Master of Science (MS)

First Advisor

Joshi, Shrinivas G.

Second Advisor

Richie, James E.

Third Advisor

Johnson, Michael T.

Abstract

This thesis presents theoretical and experimental investigation of acoustic waves propagating in thin piezoelectric plates. A unique matrix approach is described that readily solves for propagation characteristics of the waves under various sets of electrical and mechanical boundary conditions. The electromechanical coupling coefficient K2 has been calculated from the obtained short circuit and open circuit velocities. Analysis shows that very strong coupling can be obtained for the SHo plate wave mode. For example, it is found that values of K2 as high as 0.44 can be obtained for SHo waves propagating along the X axis of 30° rotated Y cut lithium niobate plates. This is nearly ten times the maximum value of K2 that can be obtained for surface acoustic waves in this material.
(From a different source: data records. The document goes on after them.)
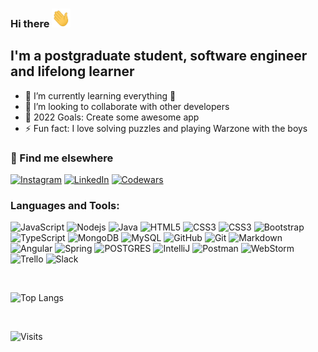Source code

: ### Hi there  <img src="https://raw.githubusercontent.com/bromazepam/bromazepam/master/wave.gif" width="30" height="30">

## I'm a postgraduate student, software engineer and lifelong learner

- 🌱 I’m currently learning everything 🤣
- 👯 I’m looking to collaborate with other developers
- 🥅 2022 Goals: Create some awesome app
- ⚡ Fun fact: I love solving puzzles and playing Warzone with the boys

### 📢 Find me elsewhere

<p>
<a href="https://www.instagram.com/david.radibratovic/" target="_blank"><img alt="Instagram" 
src="https://img.shields.io/badge/instagram-%2312100E.svg?&style=for-the-badge&logo=instagram&logoColor=blue" /></a>
<a href="https://www.linkedin.com/in/david-radibratovic/" target="_blank"><img alt="LinkedIn" 
src="https://img.shields.io/badge/linkedin-%2312100E.svg?&style=for-the-badge&logo=linkedin&logoColor=blue" /></a> 
<a href="https://www.codewars.com/users/bromazepam" target="_blank"><img alt="Codewars" 
src="https://img.shields.io/badge/codewars-%2312100E.svg?&style=for-the-badge&logo=codewars&logoColor=blue" /></a>
</p>

### Languages and Tools:

![JavaScript](https://img.shields.io/badge/-JavaScript-black?style=flat-square&logo=javascript)
![Nodejs](https://img.shields.io/badge/-Nodejs-black?style=flat-square&logo=Node.js)
![Java](https://img.shields.io/badge/-java-ED8B00?style=flat-square&logo=java&logoColor=black)
![HTML5](https://img.shields.io/badge/-HTML5-E34F26?style=flat-square&logo=html5&logoColor=white)
![CSS3](https://img.shields.io/badge/-CSS3-1572B6?style=flat-square&logo=css3)
![CSS3](https://img.shields.io/badge/SASS-hotpink.svg?&style=flat-square&logo=SASS&logoColor=white)
![Bootstrap](https://img.shields.io/badge/-Bootstrap-563D7C?style=flat-square&logo=bootstrap)
![TypeScript](https://img.shields.io/badge/-TypeScript-007ACC?style=flat-square&logo=typescript&logoColor=black)
![MongoDB](https://img.shields.io/badge/-MongoDB-black?style=flat-square&logo=mongodb)
![MySQL](https://img.shields.io/badge/-MySQL-blue?style=flat-square&logo=mysql&logoColor=white)
![GitHub](https://img.shields.io/badge/-GitHub-181717?style=flat-square&logo=github)
![Git](https://img.shields.io/badge/git-%23F05033.svg?&style=flat-square&logo=git&logoColor=white)
![Markdown](https://img.shields.io/badge/MARKDOWN-%23000000.svg?&style=flat-square&logo=markdown&logoColor=white)
![Angular](https://img.shields.io/badge/Angular-%23E23237.svg?&style=flat-square&logo=angularjs&logoColor=white)
![Spring](https://img.shields.io/badge/Spring-%236DB33F.svg?&style=flat-square&logo=spring&logoColor=white)
![POSTGRES](https://img.shields.io/badge/POSTGRES-%23316192.svg?&style=flat-square&logo=postgresql&logoColor=white)
![IntelliJ](https://img.shields.io/badge/-IntelliJ%20IDEA-informational?style=flat-square&logo=intellij-idea&logoColor=black)
![Postman](https://img.shields.io/badge/Postman-black?style=flat-square&logo=postman)
![WebStorm](https://img.shields.io/badge/-WebStorm%20-9cf?style=flat-square&logo=webstorm&logoColor=black)
![Trello](https://img.shields.io/badge/Trello-%23026AA7.svg?&style=flat-square&logo=Trello&logoColor=white)
![Slack](https://img.shields.io/badge/Slack-4A154B?style=flat-squared&logo=slack&logoColor=white)

<br />

![Top Langs](https://github-readme-stats.vercel.app/api/top-langs/?username=bromazepam&hide=TeX&layout=compact&theme=dark)


<br />

![Visits](https://visitor-badge.glitch.me/badge?page_id=bromazepam)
The high value of K2means that the wave can be efficiently excited by the interdigital transducer IDT and it is also very sensitive to electrical perturbations at the surface. The latter property is confirmed by studying propagation characteristics of plate waves when a thin film of arbitrary conductivity is deposited on one of the plate surfaces. It is found that the film produces significant change in the velocity and attenuation of the wave. The case of plate waves propagating in contact with a conducting liquid is also investigated. The analysis described above confirms the many attractive properties of plate waves for device applications. However, in order to exploit these properties, one will need to fabricate devices on very thin plates, typically of thickness less than 150 um. A suitable fabrication method that can be used to realize devices on such thin plates has been developed. It has been used to fabricate devices on plates of thickness less than 110 um operating at fundamental resonant frequencies greater than 25 MHz. The performance of these devices has been measured and compared with theoretical calculations.